Add the following <script> tag to the bottom of your index.html file to register your service worker:

if ('serviceWorker' in navigator) {
  navigator.serviceWorker.register('/sw.js').then(function() { 
    console.log("Service Worker Registered"); 

The above snippet checks to see if the browser supports service workers, and if it does, calls the register method, which returns a Promise. After the registration is completed, the browser will resolve the Promise and calls the function in the .then() clause. (Note: this happens asynchronously.)

This is a very simple service worker registration snippet. From the main page, in addition to registering your service worker, you also have the opportunity to listen for service worker lifecycle events. For example, you could display a message to your users saying "Hey, something's been updated in the background, please refresh this page."

You can see a more complete, sophisticated implementation of this sort of service worker lifecycle management code here.

You now have everything you need to convert your airhorn app into an offline airhorn app. Let's now test that claim by running the site using either your favorite HTTP server or by using Python.
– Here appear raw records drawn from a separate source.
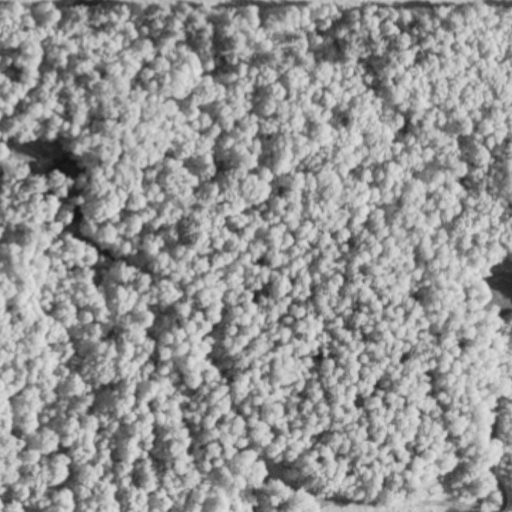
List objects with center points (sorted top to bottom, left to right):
building: (67, 176)
building: (75, 218)
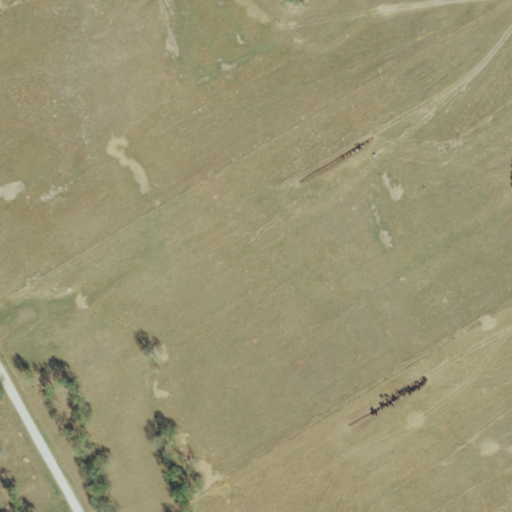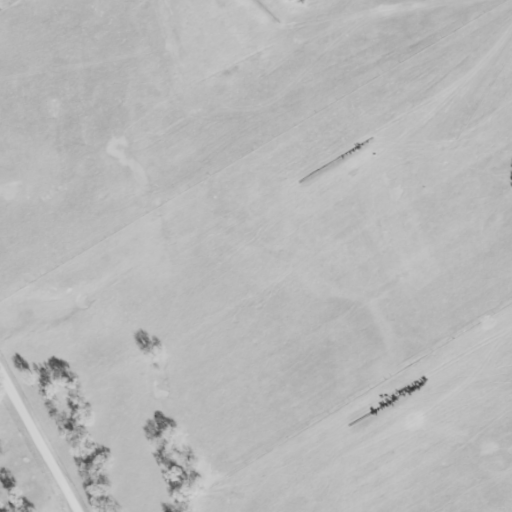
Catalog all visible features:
road: (42, 433)
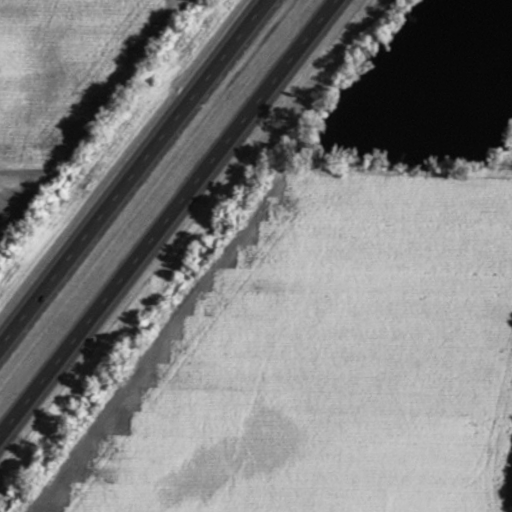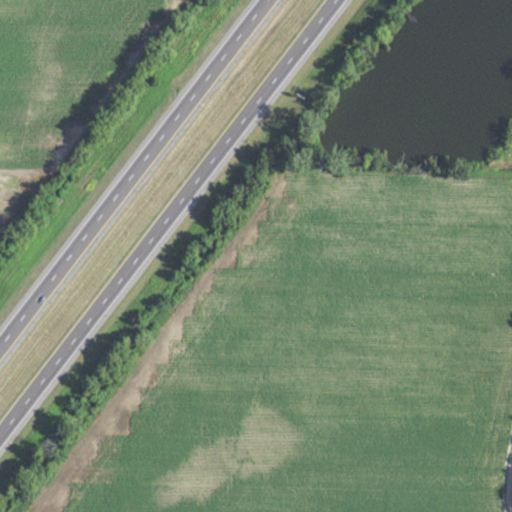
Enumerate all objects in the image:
crop: (427, 89)
crop: (504, 156)
road: (132, 171)
road: (168, 218)
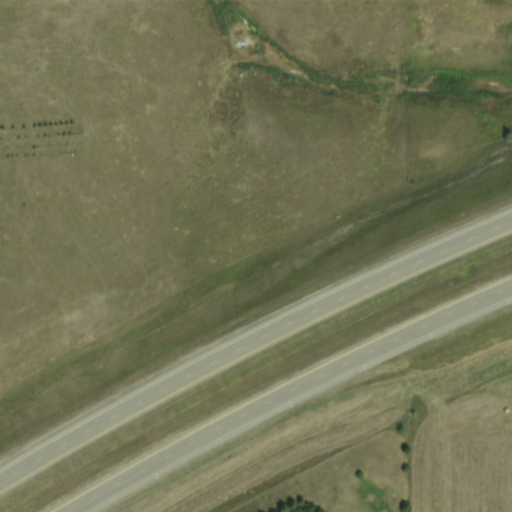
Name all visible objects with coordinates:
road: (251, 340)
road: (289, 395)
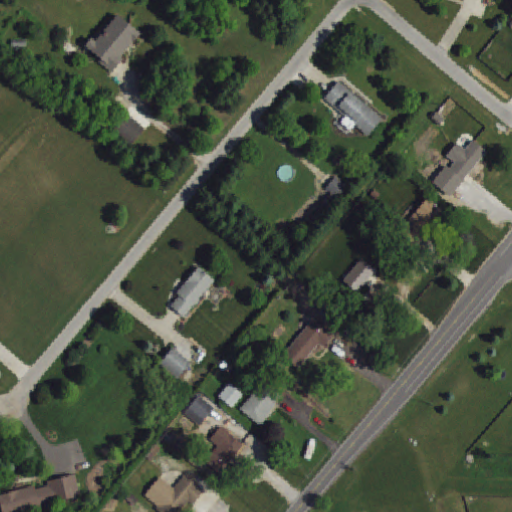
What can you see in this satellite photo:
building: (116, 43)
building: (356, 110)
road: (168, 128)
building: (132, 129)
road: (248, 129)
building: (468, 160)
building: (338, 187)
building: (425, 221)
road: (510, 263)
building: (361, 276)
building: (194, 293)
building: (310, 344)
building: (178, 364)
road: (18, 366)
road: (410, 386)
building: (233, 396)
building: (263, 405)
road: (6, 411)
building: (202, 411)
building: (226, 450)
building: (175, 495)
building: (43, 496)
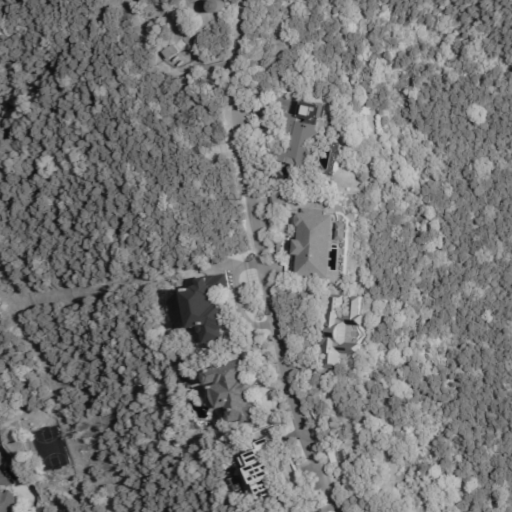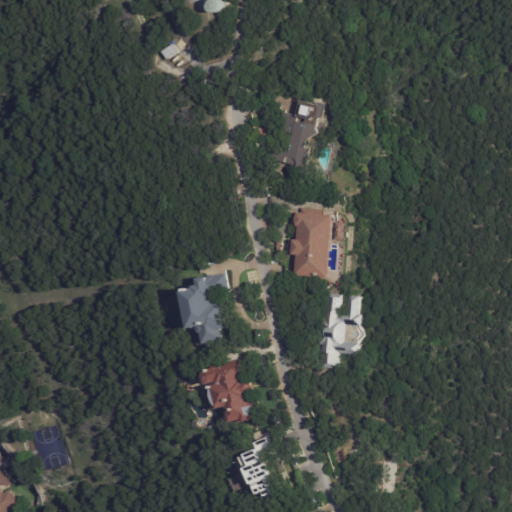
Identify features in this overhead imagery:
building: (172, 51)
building: (304, 133)
building: (304, 140)
building: (320, 244)
building: (315, 245)
building: (283, 248)
road: (256, 261)
building: (208, 306)
building: (209, 307)
building: (340, 329)
building: (344, 331)
building: (235, 389)
building: (232, 390)
building: (337, 404)
building: (266, 466)
building: (258, 469)
building: (384, 472)
building: (6, 497)
building: (7, 497)
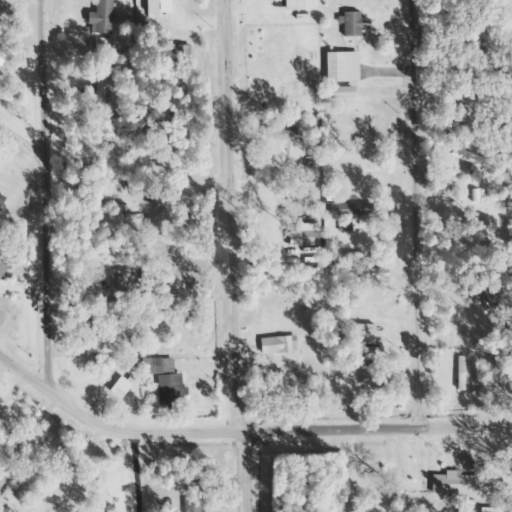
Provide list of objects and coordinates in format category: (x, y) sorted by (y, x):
building: (296, 5)
building: (100, 16)
building: (349, 24)
building: (339, 67)
building: (99, 86)
road: (13, 102)
building: (464, 102)
building: (276, 132)
road: (378, 196)
building: (0, 199)
road: (235, 199)
road: (30, 209)
building: (351, 210)
building: (4, 258)
building: (106, 342)
building: (278, 345)
building: (286, 368)
building: (459, 374)
building: (370, 380)
building: (124, 382)
building: (168, 389)
road: (247, 397)
road: (240, 455)
building: (452, 486)
building: (190, 505)
building: (6, 507)
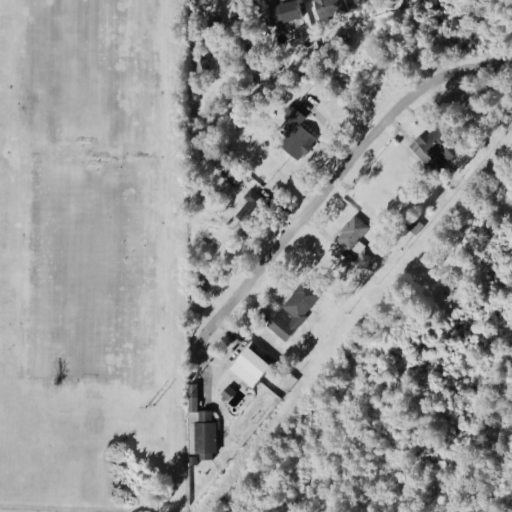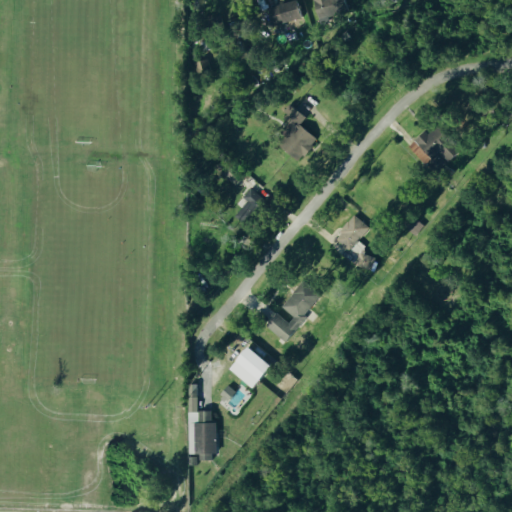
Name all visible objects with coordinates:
building: (382, 1)
building: (328, 10)
building: (288, 12)
park: (85, 70)
building: (298, 142)
road: (342, 170)
building: (251, 207)
building: (353, 233)
building: (364, 257)
park: (91, 271)
building: (297, 311)
building: (253, 367)
building: (228, 394)
building: (202, 429)
park: (24, 448)
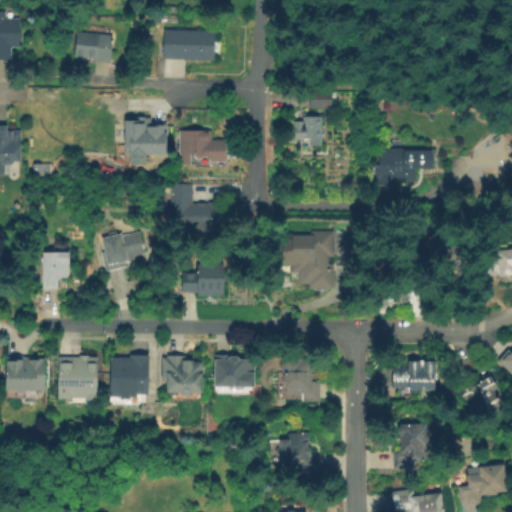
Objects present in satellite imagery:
building: (7, 34)
building: (9, 35)
building: (185, 43)
building: (190, 44)
building: (90, 45)
building: (94, 46)
road: (341, 62)
road: (57, 83)
road: (178, 85)
road: (10, 91)
building: (317, 97)
building: (321, 100)
road: (255, 101)
building: (87, 105)
building: (309, 128)
building: (305, 130)
building: (143, 138)
building: (140, 139)
building: (11, 144)
building: (197, 145)
building: (8, 146)
building: (202, 146)
building: (398, 163)
building: (402, 164)
road: (335, 204)
building: (190, 209)
building: (195, 211)
building: (118, 247)
building: (123, 249)
road: (261, 250)
building: (306, 256)
building: (499, 257)
building: (311, 259)
building: (448, 262)
building: (499, 263)
building: (50, 267)
building: (55, 269)
building: (10, 278)
building: (201, 279)
building: (207, 280)
building: (388, 296)
road: (19, 326)
road: (1, 327)
road: (195, 327)
road: (434, 331)
road: (20, 342)
building: (507, 358)
building: (505, 359)
building: (184, 370)
building: (231, 370)
building: (236, 370)
building: (26, 371)
building: (21, 373)
building: (77, 373)
building: (130, 373)
building: (178, 373)
building: (417, 373)
building: (74, 376)
building: (413, 376)
building: (125, 378)
building: (297, 378)
building: (296, 379)
building: (476, 393)
building: (484, 396)
road: (354, 421)
building: (408, 444)
building: (412, 444)
building: (293, 451)
building: (298, 451)
building: (479, 481)
building: (483, 482)
building: (418, 499)
building: (414, 500)
building: (288, 511)
building: (292, 511)
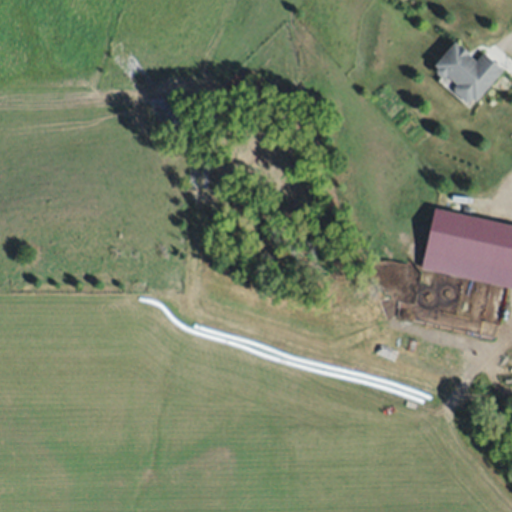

This command sequence starts a web server running on localhost port 3000:

$ cd app
$ python -m SimpleHTTPServer 3000

Open the site in Chrome and you should see a page like this:

Turn up your speakers, click the horn and it should make the now familiar airhorn sound.

Open chrome://serviceworker-internals/ in Chrome. This will show you a list of all the registered service workers, which you can use to verify your service worker has indeed properly registered.

Now kill the server (ctrl-c in the command line). This simulates the network going offline. Then reload the site in the browser and you should see the same page you saw when the server was running. The airhorn should also work, just as it did before.

Give a little honk of the air horn. You've just offlined your airhorner app with only six lines of code!